Start of Data shown
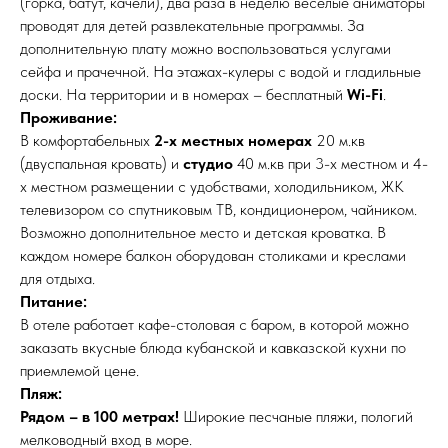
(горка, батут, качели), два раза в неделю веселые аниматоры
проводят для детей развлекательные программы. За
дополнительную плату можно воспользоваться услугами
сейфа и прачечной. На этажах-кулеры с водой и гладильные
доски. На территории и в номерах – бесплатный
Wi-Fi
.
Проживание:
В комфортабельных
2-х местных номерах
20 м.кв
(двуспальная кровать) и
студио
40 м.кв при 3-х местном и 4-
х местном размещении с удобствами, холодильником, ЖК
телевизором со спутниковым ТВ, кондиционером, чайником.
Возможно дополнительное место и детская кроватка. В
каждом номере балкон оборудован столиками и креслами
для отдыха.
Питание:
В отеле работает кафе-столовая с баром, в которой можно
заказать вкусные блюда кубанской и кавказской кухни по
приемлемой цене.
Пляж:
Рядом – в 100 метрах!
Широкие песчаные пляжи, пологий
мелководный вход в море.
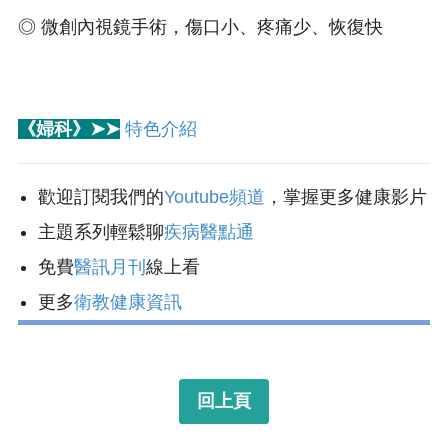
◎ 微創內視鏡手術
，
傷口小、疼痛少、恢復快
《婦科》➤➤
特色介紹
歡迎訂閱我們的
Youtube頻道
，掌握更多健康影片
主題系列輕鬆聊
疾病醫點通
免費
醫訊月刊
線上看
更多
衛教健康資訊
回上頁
End of Data shown
Your objective ▸
Report, as a bare number, how many lines above contain the string "местном".

Result ▸
2